# TKD Dobaks



## stoneheart (Sep 12, 2007)

OK, this is just a fun thread.  Which type of dobok do you prefer and what brand?  How many patches do you wear if any?

I have two uniform types I wear.  

When I study karate, I wear the old white crossover karate style uniform.  I recently broke down and bought some heavyweight Canvas 10 Shureidos and they are nice....but I'm not sure dollar for dollar they quite justify the pretty price.  I'm also wearing Tokon.  I have a single patch on the left breast of my top, stating the ryu-ha I belong to.

When I am teaching TKD, I wear a plain heavy crossover gi with no patches.  White or black, it just depends on the day.  Brand varies, too.  I currently use Kwon, Wacoku, KI, Budokan.

I'm afraid I have a bit of a fetish for nicely pressed karate uniforms, which probably explains why I own so many.  :ultracool


----------



## terryl965 (Sep 12, 2007)

I wear an ADIDAS Black color V-neck dobok, is the most comfitable dobok there is.


----------



## Laurentkd (Sep 12, 2007)

terryl965 said:


> I wear an ADIDAS Black color V-neck dobok, is the most comfitable dobok there is.


 
ok, I hope this doesn't pull the thread off topic (just saying that usually means it will though).... does anyone know where to get ahold of the old style of Adidas doboks (with the old adidas logo). I would LOVE to have one!

I have a reebok dobok that I got in korea that is my favorite right now, only because no one else has it


----------



## IcemanSK (Sep 12, 2007)

Extracted entries:
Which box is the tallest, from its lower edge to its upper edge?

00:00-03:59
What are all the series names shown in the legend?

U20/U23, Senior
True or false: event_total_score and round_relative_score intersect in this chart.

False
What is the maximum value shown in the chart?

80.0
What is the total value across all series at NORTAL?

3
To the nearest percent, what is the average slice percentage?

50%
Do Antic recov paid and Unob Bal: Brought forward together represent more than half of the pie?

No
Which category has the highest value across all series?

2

Study questions:
#1 Answer the following questions about the dobok thread.
(a) Which brands does stoneheart list as currently used for teaching TKD?
(b) What color and neck style is the dobok that terryl965 wears?
(c) Where did Laurentkd get the Reebok dobok?
#2 Write out the dobok thread from "# TKD Dobaks" to "types I wear.", word for word.

Responses for each task:
#1
(a) Kwon, Wacoku, KI, and Budokan.
(b) Black, with a V-neck.
(c) In Korea.

#2
# TKD Dobaks



## stoneheart (Sep 12, 2007)

OK, this is just a fun thread.  Which type of dobok do you prefer and what brand?  How many patches do you wear if any?

I have two uniform types I wear.